Build strong bones for fitness and health.

When creating a fitness routine, most women focus on managing their weight and improving their heart health. They also should think about their bones.
“Strong bones are essential to fitness and overall health,” says Christine Livek, M.D., a family medicine doctor at Lake Regional Clinic – Lake Ozark. “Bones tend to weaken as women age, but women of all ages can take action to protect and strengthen their bones.”
Severe bone weakening is known as osteoporosis. People with osteoporosis are at greater risk of breaking a bone, especially in the hip, spine or wrist.
“With proper treatment, it is possible to stop or even reverse bone loss,” Dr. Livek said.
Keep your bones strong with these safeguarding steps.

Know your risk. Women account for about 80 percent of osteoporosis patients. Other risk factors include being Caucasian, Asian, thin or older than 50.

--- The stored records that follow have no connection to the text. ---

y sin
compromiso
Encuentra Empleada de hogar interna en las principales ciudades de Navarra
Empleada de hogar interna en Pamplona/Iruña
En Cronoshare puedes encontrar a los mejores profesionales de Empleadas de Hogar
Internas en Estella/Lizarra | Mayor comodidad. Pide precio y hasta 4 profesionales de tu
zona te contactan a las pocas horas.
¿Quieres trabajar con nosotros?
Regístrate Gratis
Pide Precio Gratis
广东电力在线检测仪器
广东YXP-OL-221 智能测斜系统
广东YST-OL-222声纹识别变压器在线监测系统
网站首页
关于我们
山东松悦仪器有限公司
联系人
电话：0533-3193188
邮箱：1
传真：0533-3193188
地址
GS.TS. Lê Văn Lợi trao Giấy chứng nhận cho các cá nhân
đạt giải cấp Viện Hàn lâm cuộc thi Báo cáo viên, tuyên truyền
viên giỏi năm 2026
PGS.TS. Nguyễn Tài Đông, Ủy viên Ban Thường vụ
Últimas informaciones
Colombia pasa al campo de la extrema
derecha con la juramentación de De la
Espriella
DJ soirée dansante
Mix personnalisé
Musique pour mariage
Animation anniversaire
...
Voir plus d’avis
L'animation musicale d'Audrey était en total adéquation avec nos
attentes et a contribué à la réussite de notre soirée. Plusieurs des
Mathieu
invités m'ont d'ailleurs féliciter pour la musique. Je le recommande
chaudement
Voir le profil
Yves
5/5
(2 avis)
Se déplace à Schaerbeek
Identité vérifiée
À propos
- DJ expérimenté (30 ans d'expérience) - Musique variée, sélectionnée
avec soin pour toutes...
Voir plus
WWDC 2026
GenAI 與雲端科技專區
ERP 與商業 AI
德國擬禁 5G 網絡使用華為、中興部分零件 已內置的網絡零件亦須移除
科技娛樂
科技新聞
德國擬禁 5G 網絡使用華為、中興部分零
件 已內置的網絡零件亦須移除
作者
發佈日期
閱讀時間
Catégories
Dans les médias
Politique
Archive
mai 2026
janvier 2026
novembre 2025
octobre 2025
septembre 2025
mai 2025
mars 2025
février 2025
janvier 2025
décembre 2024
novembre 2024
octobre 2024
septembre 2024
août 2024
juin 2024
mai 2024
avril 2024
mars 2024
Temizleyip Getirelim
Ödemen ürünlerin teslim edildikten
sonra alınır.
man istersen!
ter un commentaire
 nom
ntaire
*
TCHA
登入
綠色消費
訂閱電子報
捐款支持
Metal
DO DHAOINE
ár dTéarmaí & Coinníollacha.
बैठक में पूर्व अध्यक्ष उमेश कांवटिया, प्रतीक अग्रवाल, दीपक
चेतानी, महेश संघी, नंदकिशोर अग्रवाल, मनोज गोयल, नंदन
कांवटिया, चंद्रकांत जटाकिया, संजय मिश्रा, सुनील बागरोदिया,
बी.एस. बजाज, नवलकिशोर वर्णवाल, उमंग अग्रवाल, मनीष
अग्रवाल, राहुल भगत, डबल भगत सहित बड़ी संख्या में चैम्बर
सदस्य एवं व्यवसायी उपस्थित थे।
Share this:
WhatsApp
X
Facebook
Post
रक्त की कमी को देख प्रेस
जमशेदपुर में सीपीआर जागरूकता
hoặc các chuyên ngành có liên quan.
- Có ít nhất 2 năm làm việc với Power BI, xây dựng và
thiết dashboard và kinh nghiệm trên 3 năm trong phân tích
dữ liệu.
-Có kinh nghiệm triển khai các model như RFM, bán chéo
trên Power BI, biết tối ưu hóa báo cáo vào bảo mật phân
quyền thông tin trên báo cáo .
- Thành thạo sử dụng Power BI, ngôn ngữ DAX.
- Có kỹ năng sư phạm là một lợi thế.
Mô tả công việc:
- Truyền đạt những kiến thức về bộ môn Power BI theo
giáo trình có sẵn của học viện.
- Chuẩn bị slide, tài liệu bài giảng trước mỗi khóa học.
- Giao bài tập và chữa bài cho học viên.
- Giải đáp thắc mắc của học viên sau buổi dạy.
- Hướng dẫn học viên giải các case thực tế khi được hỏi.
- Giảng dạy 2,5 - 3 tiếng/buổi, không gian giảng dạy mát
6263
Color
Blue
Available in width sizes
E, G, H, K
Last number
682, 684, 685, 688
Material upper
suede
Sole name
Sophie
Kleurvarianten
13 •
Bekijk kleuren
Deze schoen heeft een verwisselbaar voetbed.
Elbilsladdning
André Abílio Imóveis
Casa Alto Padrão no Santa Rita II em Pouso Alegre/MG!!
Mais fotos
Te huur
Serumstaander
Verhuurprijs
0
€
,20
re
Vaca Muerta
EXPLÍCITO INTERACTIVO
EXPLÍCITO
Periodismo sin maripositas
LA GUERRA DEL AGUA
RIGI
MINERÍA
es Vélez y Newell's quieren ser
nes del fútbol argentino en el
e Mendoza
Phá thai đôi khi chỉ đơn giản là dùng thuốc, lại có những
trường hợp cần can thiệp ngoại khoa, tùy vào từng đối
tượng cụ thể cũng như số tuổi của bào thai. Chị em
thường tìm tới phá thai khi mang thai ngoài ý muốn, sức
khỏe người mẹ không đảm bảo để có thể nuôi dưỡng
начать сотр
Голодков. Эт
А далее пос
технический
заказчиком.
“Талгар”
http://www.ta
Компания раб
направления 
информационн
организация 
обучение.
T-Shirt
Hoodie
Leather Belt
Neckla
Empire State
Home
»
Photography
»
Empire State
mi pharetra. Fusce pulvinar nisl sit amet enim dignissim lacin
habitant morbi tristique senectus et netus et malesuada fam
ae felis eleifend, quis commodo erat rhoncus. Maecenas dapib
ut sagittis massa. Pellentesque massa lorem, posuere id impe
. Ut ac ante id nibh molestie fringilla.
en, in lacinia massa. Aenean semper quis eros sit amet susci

Choose the right foods. Calcium is critical. Your diet should include ample dairy products, as well as green vegetables and calcium-fortified cereals and juices. Vitamin D is important because it encourages calcium absorption. Sunshine is one source of Vitamin D, and it’s added to many dairy foods. Salmon, mackerel and tuna are naturally Vitamin D-rich choices.

Vary your workouts. Exercise helps strengthen not only your bones but also the muscles and tendons that support them. But not all exercise is created equal. Weight-bearing exercise — which includes most exercises done outside of water and not on a bike — is needed for bone health. You also need to build strength through resistance training and should do balance-training exercises to help you avoid falls.

Don’t smoke. Smoking depletes bone mass. Talk to your doctor if you need help quitting.

Ask about medication. Bisphosphonates, such as Boniva, Fosamax and Actonel, can reduce the rate of bone loss and harden existing bones, lowering the risk of fractures. Other options include selective estrogen receptor modulators, such as raloxifene (Evista), that increase bone mass and therefore decrease fracture risk; a nasal spray of calcitonin (Calcimar, Fortical, Miacalcin) to reduce fracture risk; and teriparatide (Forteo), a daily injection that can be taken for two years to help rebuild bone.


When to Get Screened
Many people with osteoporosis do not realize their fragile state.
“Osteoporosis develops silently,” Dr. Livek says. “Unfortunately the first sign is often a break.”
Women between the ages of 50 and 64 should discuss their risk for osteoporosis with their health care provider. After age 65, women should get a bone mineral density test at least once and then talk to their doctor about repeat testing.
Bone density tests are available at Lake Regional Imaging Center with a physician’s order.